Roberto Saviano: “Convinciamo i ragazzi a non lasciare la scuola”.

"Scontiamo una carenza sostanziale nelle capacità di orientamento scolastico a danno degli studenti della scuola media inferiore". Sottolineata anche l'importanza dell'indagine AlmaDiploma 2013. [Fonte: L'Espresso].
16 Dicembre 2013

Con il Progetto Dedalus 251 studenti della terza media di Biella e 73 svizzeri hanno preso parte a un programma di storytelling per contrastare l’allontanamento dalle aule. I test, invece, mettono in luce solo i punti deboli dei giovani.

di Roberto Saviano

“Mi è capitato di parlare del Piaac, un’indagine curata dall’Ocse che indagava le capacità di literacy, numeracy e problem solving su un campione selezionato di adulti tra i 16 e i 65 anni in 24 paesi aderenti al programma. L’Italia è risultata all’ultimo posto per literacy, al penultimo per numeracy e non ha consegnato i dati per problem solving.

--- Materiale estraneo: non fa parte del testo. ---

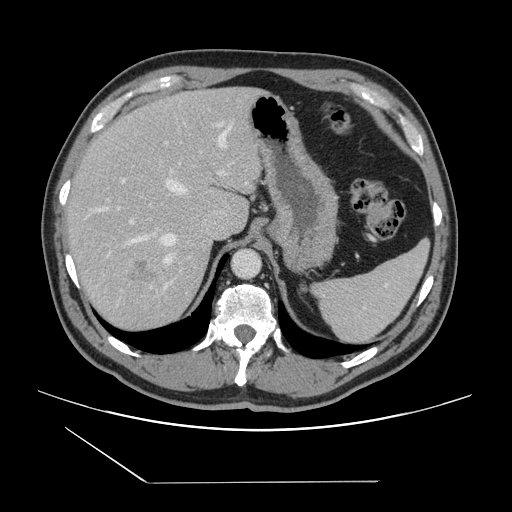
Contrast-enhanced abdominal CT, one axial slice. Slice 108 of 157 in the series (ordered by position). 120 kVp. Intravenous contrast given. Soft-tissue window (W 400 / L 40 HU). 2.5 mm slice thickness. 512 × 512 image matrix. From the clinical record (not read from this slice): patient: female, age 39 years at operation; diagnosis: colorectal cancer liver metastases, imaged before liver resection; multiple liver metastases: yes; largest metastasis: 5.5 cm; disease in both lobes: yes.
Annotated regions visible in this slice (outlined manually by an expert reader):
- hepatic veins: bounding box (x1, y1, x2, y2) in pixels: (97, 124, 232, 266)
- liver: (63, 88, 260, 332)
- planned liver remnant (the part of the liver to remain after resection): (66, 88, 237, 230)
- portal vein (with intrahepatic branches): (122, 141, 226, 286)
- liver metastasis: (126, 257, 175, 308)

Se invitavo a non addossare responsabilità eccessive alla scuola, per osservare invece il grado di sviluppo della nostra società e il tremendo ritardo rispetto ad altre, è vero anche che non è possibile ignorare i dati sulla dispersione scolastica resi noti dall’Istat nel 2013: il 18,2 per cento dei giovani tra i 18 e i 24 anni ha abbandonato la scuola prima di conseguire il diploma superiore. La media nella Comunità europea è del 13,5 per cento. Siamo ben al di sopra. L’Italia sconta una colpevole mancanza di investimenti nell’istruzione pubblica che mirino ad avvicinare il mondo della scuola alle famiglie e a ridurre la distanza tra gli studenti e l’ambiente educativo.

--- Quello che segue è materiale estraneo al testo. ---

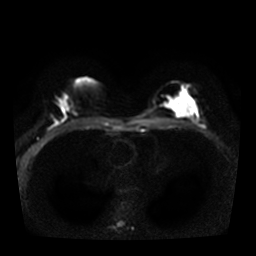
Breast MRI, one axial slice. Slice 18 of 36 in the series (ordered by position). Diffusion-weighted series; image 2 of 4 stored at this slice position (different b-values; order by instance number). 3 T. 5 mm slice thickness. 256 × 256 image matrix, field of view 320 × 320 mm. Female patient.
Annotated regions visible in this slice (outlined manually by an expert reader):
- tumour on diffusion-weighted imaging: bounding box <169,91,197,117> (left, top, right, bottom; pixels)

Un altro dato indicativo è che secondo il Rapporto AlmaDiploma 2013, il 44 per cento dei diplomati avrebbe frequentato una scuola diversa. È evidente che scontiamo una carenza sostanziale nelle capacità di orientamento scolastico a danno degli studenti della scuola media inferiore. Sembra proprio che in un’età delicatissima, cioè la fase che coincide con l’inizio dell’adolescenza, i ragazzi italiani vengano lasciati soli. Soli a decidere del proprio futuro, soli con le proprie famiglie che nella maggioranza dei casi non hanno gli strumenti per dare un orientamento corretto“.